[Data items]
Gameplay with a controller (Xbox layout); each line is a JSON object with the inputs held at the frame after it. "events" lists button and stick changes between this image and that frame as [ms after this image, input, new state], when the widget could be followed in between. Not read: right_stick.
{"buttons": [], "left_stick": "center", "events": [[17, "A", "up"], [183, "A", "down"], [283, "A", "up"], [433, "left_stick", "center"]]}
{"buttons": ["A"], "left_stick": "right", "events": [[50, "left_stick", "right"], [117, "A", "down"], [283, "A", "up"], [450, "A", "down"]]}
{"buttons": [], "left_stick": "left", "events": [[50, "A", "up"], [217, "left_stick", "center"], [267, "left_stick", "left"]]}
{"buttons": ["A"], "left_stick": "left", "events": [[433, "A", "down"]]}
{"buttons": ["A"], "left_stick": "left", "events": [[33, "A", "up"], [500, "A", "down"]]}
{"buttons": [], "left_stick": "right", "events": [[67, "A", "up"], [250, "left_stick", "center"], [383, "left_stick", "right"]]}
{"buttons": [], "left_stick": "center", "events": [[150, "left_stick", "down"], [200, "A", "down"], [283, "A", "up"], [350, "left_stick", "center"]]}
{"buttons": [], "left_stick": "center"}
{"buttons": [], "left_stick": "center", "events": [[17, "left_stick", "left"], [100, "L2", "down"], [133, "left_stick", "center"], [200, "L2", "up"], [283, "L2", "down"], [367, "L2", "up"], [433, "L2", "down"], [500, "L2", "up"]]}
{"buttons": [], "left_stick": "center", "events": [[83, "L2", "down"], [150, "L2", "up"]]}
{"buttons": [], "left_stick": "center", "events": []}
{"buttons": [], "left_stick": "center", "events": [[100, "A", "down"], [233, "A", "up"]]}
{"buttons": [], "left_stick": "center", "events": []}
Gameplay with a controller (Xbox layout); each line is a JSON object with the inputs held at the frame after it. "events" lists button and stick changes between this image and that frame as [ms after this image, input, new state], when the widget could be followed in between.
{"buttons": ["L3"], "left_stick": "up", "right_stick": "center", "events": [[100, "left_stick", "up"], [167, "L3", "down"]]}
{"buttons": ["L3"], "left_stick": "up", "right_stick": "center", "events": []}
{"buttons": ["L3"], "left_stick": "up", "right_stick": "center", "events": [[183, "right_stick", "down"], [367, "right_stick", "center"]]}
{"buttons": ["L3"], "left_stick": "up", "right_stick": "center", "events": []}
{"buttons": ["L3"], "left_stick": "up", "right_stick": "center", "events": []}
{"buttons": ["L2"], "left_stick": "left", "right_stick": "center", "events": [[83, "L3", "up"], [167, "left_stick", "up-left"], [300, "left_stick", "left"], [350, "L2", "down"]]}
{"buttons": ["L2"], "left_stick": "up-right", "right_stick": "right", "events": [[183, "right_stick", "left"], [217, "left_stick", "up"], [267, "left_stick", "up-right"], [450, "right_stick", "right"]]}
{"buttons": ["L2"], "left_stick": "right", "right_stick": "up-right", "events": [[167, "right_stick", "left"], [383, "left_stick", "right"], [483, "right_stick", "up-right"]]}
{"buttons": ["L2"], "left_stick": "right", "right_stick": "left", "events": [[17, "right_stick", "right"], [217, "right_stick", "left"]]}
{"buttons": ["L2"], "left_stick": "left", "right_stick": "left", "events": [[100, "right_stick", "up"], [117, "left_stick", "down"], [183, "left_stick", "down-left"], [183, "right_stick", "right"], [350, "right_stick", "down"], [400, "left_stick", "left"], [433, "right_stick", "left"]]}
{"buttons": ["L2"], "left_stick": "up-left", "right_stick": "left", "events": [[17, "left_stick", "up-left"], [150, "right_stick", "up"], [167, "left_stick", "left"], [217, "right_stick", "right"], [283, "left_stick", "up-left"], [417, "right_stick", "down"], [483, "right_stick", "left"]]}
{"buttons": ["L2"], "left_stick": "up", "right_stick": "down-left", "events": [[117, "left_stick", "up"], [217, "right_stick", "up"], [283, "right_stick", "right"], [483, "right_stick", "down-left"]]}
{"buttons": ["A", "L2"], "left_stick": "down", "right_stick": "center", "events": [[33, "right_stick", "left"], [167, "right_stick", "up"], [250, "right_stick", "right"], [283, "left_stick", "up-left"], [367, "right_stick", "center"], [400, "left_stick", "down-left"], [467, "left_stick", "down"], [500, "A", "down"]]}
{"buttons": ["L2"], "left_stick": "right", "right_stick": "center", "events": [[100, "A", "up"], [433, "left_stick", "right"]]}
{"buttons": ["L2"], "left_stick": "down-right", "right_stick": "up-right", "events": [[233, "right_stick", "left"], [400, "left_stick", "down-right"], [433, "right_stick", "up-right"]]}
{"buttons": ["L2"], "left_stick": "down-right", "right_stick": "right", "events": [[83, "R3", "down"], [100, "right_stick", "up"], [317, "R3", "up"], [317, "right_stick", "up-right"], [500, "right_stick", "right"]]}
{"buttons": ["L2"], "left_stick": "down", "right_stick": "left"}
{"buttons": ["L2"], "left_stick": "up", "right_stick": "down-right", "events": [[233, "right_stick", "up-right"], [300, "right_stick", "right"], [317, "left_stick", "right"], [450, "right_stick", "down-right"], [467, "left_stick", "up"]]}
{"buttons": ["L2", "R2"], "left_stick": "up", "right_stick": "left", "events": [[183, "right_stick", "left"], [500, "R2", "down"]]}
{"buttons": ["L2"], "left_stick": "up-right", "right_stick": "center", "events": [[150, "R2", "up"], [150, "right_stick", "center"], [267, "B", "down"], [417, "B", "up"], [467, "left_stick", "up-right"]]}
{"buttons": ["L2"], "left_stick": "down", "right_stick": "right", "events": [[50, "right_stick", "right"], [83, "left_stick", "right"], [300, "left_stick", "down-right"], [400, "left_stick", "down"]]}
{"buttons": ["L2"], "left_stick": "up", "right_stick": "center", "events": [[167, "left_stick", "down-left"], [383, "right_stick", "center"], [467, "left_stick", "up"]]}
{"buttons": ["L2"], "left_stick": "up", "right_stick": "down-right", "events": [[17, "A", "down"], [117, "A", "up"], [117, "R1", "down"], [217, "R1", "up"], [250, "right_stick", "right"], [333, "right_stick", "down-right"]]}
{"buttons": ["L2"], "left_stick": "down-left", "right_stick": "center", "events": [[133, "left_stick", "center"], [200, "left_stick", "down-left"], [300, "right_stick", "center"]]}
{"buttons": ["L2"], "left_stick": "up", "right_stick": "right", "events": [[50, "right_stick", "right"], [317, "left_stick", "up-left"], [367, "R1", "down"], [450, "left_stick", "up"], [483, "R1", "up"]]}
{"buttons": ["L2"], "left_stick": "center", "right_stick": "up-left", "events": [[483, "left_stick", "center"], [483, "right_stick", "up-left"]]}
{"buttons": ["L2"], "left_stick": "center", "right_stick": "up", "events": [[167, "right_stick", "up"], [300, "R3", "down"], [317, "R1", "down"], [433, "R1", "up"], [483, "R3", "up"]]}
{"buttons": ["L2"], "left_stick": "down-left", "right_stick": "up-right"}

▸ **EXERCISE INSTRUCTIONS**
Give back all of the data above without any alteration.

▸ **TASK RESPONSE**
Gameplay with a controller (Xbox layout); each line is a JSON object with the inputs held at the frame after it. "events" lists button and stick changes between this image and that frame as [ms after this image, input, new state], when the widget could be followed in between. Not read: right_stick.
{"buttons": [], "left_stick": "center", "events": [[17, "A", "up"], [183, "A", "down"], [283, "A", "up"], [433, "left_stick", "center"]]}
{"buttons": ["A"], "left_stick": "right", "events": [[50, "left_stick", "right"], [117, "A", "down"], [283, "A", "up"], [450, "A", "down"]]}
{"buttons": [], "left_stick": "left", "events": [[50, "A", "up"], [217, "left_stick", "center"], [267, "left_stick", "left"]]}
{"buttons": ["A"], "left_stick": "left", "events": [[433, "A", "down"]]}
{"buttons": ["A"], "left_stick": "left", "events": [[33, "A", "up"], [500, "A", "down"]]}
{"buttons": [], "left_stick": "right", "events": [[67, "A", "up"], [250, "left_stick", "center"], [383, "left_stick", "right"]]}
{"buttons": [], "left_stick": "center", "events": [[150, "left_stick", "down"], [200, "A", "down"], [283, "A", "up"], [350, "left_stick", "center"]]}
{"buttons": [], "left_stick": "center"}
{"buttons": [], "left_stick": "center", "events": [[17, "left_stick", "left"], [100, "L2", "down"], [133, "left_stick", "center"], [200, "L2", "up"], [283, "L2", "down"], [367, "L2", "up"], [433, "L2", "down"], [500, "L2", "up"]]}
{"buttons": [], "left_stick": "center", "events": [[83, "L2", "down"], [150, "L2", "up"]]}
{"buttons": [], "left_stick": "center", "events": []}
{"buttons": [], "left_stick": "center", "events": [[100, "A", "down"], [233, "A", "up"]]}
{"buttons": [], "left_stick": "center", "events": []}
Gameplay with a controller (Xbox layout); each line is a JSON object with the inputs held at the frame after it. "events" lists button and stick changes between this image and that frame as [ms after this image, input, new state], when the widget could be followed in between.
{"buttons": ["L3"], "left_stick": "up", "right_stick": "center", "events": [[100, "left_stick", "up"], [167, "L3", "down"]]}
{"buttons": ["L3"], "left_stick": "up", "right_stick": "center", "events": []}
{"buttons": ["L3"], "left_stick": "up", "right_stick": "center", "events": [[183, "right_stick", "down"], [367, "right_stick", "center"]]}
{"buttons": ["L3"], "left_stick": "up", "right_stick": "center", "events": []}
{"buttons": ["L3"], "left_stick": "up", "right_stick": "center", "events": []}
{"buttons": ["L2"], "left_stick": "left", "right_stick": "center", "events": [[83, "L3", "up"], [167, "left_stick", "up-left"], [300, "left_stick", "left"], [350, "L2", "down"]]}
{"buttons": ["L2"], "left_stick": "up-right", "right_stick": "right", "events": [[183, "right_stick", "left"], [217, "left_stick", "up"], [267, "left_stick", "up-right"], [450, "right_stick", "right"]]}
{"buttons": ["L2"], "left_stick": "right", "right_stick": "up-right", "events": [[167, "right_stick", "left"], [383, "left_stick", "right"], [483, "right_stick", "up-right"]]}
{"buttons": ["L2"], "left_stick": "right", "right_stick": "left", "events": [[17, "right_stick", "right"], [217, "right_stick", "left"]]}
{"buttons": ["L2"], "left_stick": "left", "right_stick": "left", "events": [[100, "right_stick", "up"], [117, "left_stick", "down"], [183, "left_stick", "down-left"], [183, "right_stick", "right"], [350, "right_stick", "down"], [400, "left_stick", "left"], [433, "right_stick", "left"]]}
{"buttons": ["L2"], "left_stick": "up-left", "right_stick": "left", "events": [[17, "left_stick", "up-left"], [150, "right_stick", "up"], [167, "left_stick", "left"], [217, "right_stick", "right"], [283, "left_stick", "up-left"], [417, "right_stick", "down"], [483, "right_stick", "left"]]}
{"buttons": ["L2"], "left_stick": "up", "right_stick": "down-left", "events": [[117, "left_stick", "up"], [217, "right_stick", "up"], [283, "right_stick", "right"], [483, "right_stick", "down-left"]]}
{"buttons": ["A", "L2"], "left_stick": "down", "right_stick": "center", "events": [[33, "right_stick", "left"], [167, "right_stick", "up"], [250, "right_stick", "right"], [283, "left_stick", "up-left"], [367, "right_stick", "center"], [400, "left_stick", "down-left"], [467, "left_stick", "down"], [500, "A", "down"]]}
{"buttons": ["L2"], "left_stick": "right", "right_stick": "center", "events": [[100, "A", "up"], [433, "left_stick", "right"]]}
{"buttons": ["L2"], "left_stick": "down-right", "right_stick": "up-right", "events": [[233, "right_stick", "left"], [400, "left_stick", "down-right"], [433, "right_stick", "up-right"]]}
{"buttons": ["L2"], "left_stick": "down-right", "right_stick": "right", "events": [[83, "R3", "down"], [100, "right_stick", "up"], [317, "R3", "up"], [317, "right_stick", "up-right"], [500, "right_stick", "right"]]}
{"buttons": ["L2"], "left_stick": "down", "right_stick": "left"}
{"buttons": ["L2"], "left_stick": "up", "right_stick": "down-right", "events": [[233, "right_stick", "up-right"], [300, "right_stick", "right"], [317, "left_stick", "right"], [450, "right_stick", "down-right"], [467, "left_stick", "up"]]}
{"buttons": ["L2", "R2"], "left_stick": "up", "right_stick": "left", "events": [[183, "right_stick", "left"], [500, "R2", "down"]]}
{"buttons": ["L2"], "left_stick": "up-right", "right_stick": "center", "events": [[150, "R2", "up"], [150, "right_stick", "center"], [267, "B", "down"], [417, "B", "up"], [467, "left_stick", "up-right"]]}
{"buttons": ["L2"], "left_stick": "down", "right_stick": "right", "events": [[50, "right_stick", "right"], [83, "left_stick", "right"], [300, "left_stick", "down-right"], [400, "left_stick", "down"]]}
{"buttons": ["L2"], "left_stick": "up", "right_stick": "center", "events": [[167, "left_stick", "down-left"], [383, "right_stick", "center"], [467, "left_stick", "up"]]}
{"buttons": ["L2"], "left_stick": "up", "right_stick": "down-right", "events": [[17, "A", "down"], [117, "A", "up"], [117, "R1", "down"], [217, "R1", "up"], [250, "right_stick", "right"], [333, "right_stick", "down-right"]]}
{"buttons": ["L2"], "left_stick": "down-left", "right_stick": "center", "events": [[133, "left_stick", "center"], [200, "left_stick", "down-left"], [300, "right_stick", "center"]]}
{"buttons": ["L2"], "left_stick": "up", "right_stick": "right", "events": [[50, "right_stick", "right"], [317, "left_stick", "up-left"], [367, "R1", "down"], [450, "left_stick", "up"], [483, "R1", "up"]]}
{"buttons": ["L2"], "left_stick": "center", "right_stick": "up-left", "events": [[483, "left_stick", "center"], [483, "right_stick", "up-left"]]}
{"buttons": ["L2"], "left_stick": "center", "right_stick": "up", "events": [[167, "right_stick", "up"], [300, "R3", "down"], [317, "R1", "down"], [433, "R1", "up"], [483, "R3", "up"]]}
{"buttons": ["L2"], "left_stick": "down-left", "right_stick": "up-right"}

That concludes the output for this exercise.